Kafka Consumer Offset

Hi all,

we are using package named “Confluent kafka” in python code to consume the data from kafka topics. after we are consuming the data from kafka topics and processing it for our needs, we are committing the offset manually. Normally, offset is committed automatically but we are controlling the committing offset because after consuming the data if it fails in processing or transforming the data, we will not commit the offset.

With this approach, we are seeing offset is not getting committed sometimes but it supposed to commit. Can you please suggest on this and confirm if this is the best practice to commit offset manually.

Are you committing synchronously or async? Could you share a code snippet?

It’s really a use case-dependent tradeoff decision rather than a best practice. You’ll get granular control to prevent or minimize duplicates, at some code complexity and (potential) performance cost.

Hi @dtroiano,

This is the code snippet which we are using to commit offset manually

from confluent_kafka import Consumer

configuring Kafka consumer

consumer_config = {
‘bootstrap.servers’: ‘xxxx.xxxx.xxx:9092’,
‘group.id’: ‘xyz’,
‘default.topic.config’: {
‘auto.offset.reset’: ‘earliest’
},
‘enable.auto.commit’: False
}
all_topic_consumer = Consumer(**consumer_config)

subscribing to the kafka topic

all_topic_consumer.subscribe([‘topic_x’])

consuming topic messages

all_topics_batch = all_topic_consumer.consume(
num_messages=10000,
timeout=30)

doing some operations on consumed messeges

if len(all_topics_batch) > 0:
#Operations
pass

commiting the consumer

all_topic_consumer.commit()

Please check and let us know if there are any changes to be done on the code level

Since you’re committing async, try adding a commit callback to see if any errors crop up in the callback. For example:

def on_commit(err, partitions):
    if err is not None:
        print("err is " + str(err))
    else:
        print("no error on commit, committed: " + str(partitions))

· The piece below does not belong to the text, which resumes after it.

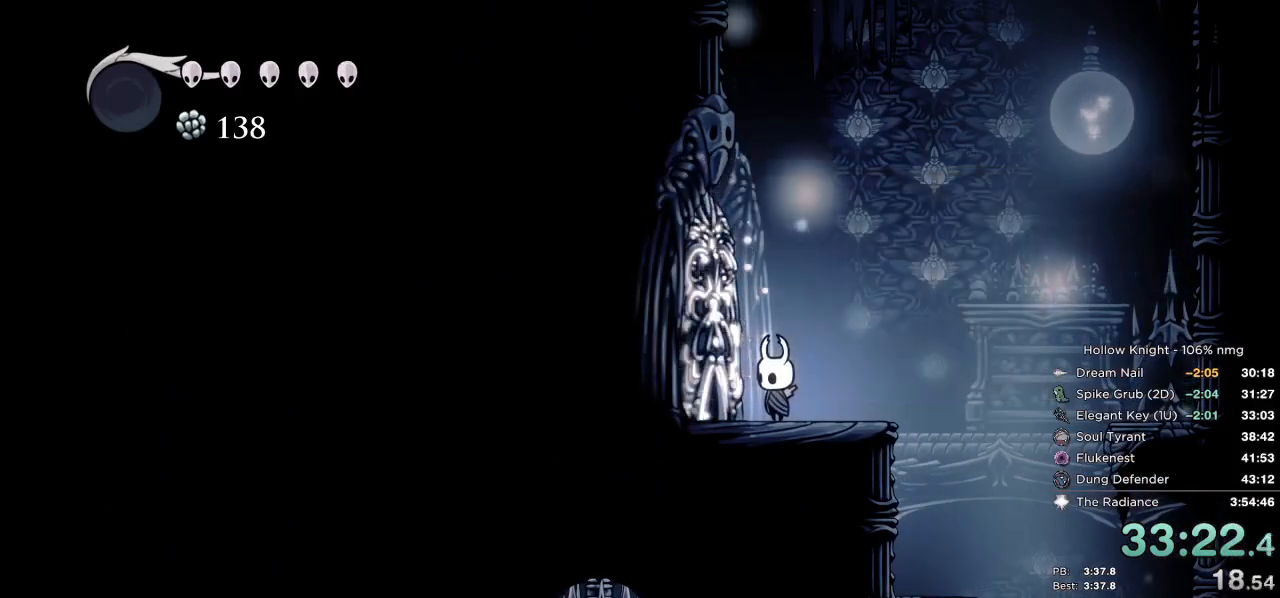
{"keys": ["left"], "events": []}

And add it to your consumer config:

consumer_config = {
    'bootstrap.servers': 'xxxx.xxxx.xxx:9092',
    'group.id': 'xyz',
    'default.topic.config': {
        'auto.offset.reset': 'earliest'
    },
    'enable.auto.commit': False,
    'on_commit': on_commit
}

Hi @dtroiano,

i have tried the code and captured the error message in which it is showing “Exceeded max.poll.interval”

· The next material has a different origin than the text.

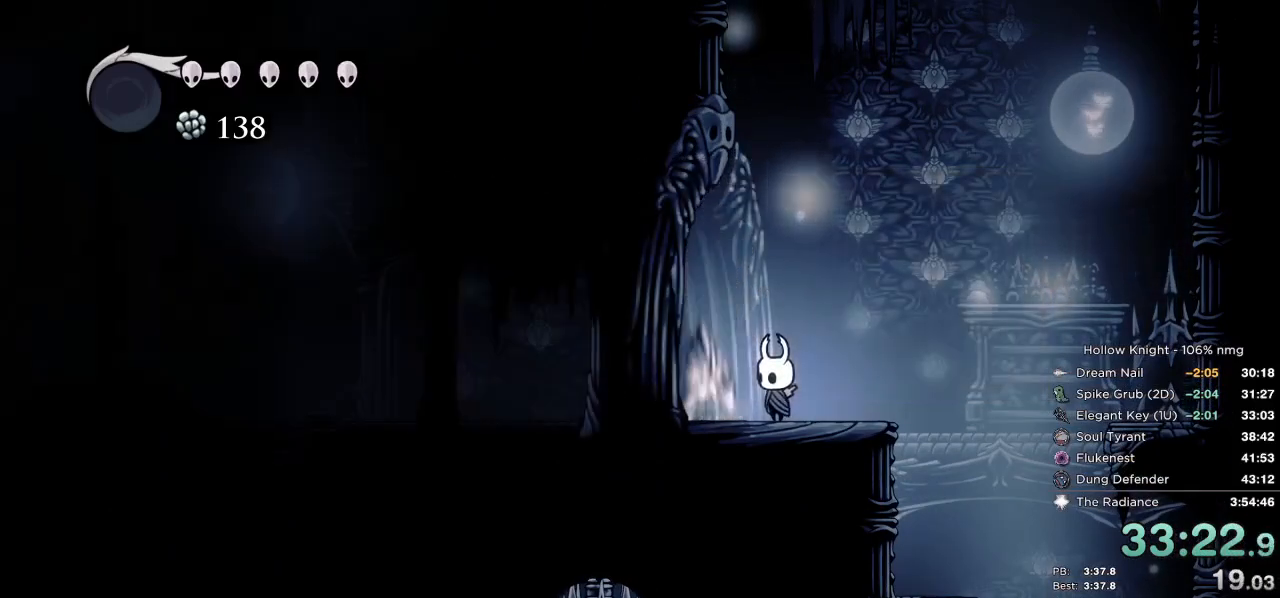
{"keys": ["left"], "events": []}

I consume messages from a topic, process them, and commit the offsets after processing is complete. However, sometimes the message processing takes longer than the max.poll.interval.ms, which causes the consumer to be considered idle or dead, leading to rebalancing in the consumer group.

Can you suggest any solutions to keep the consumer alive and avoid this issue?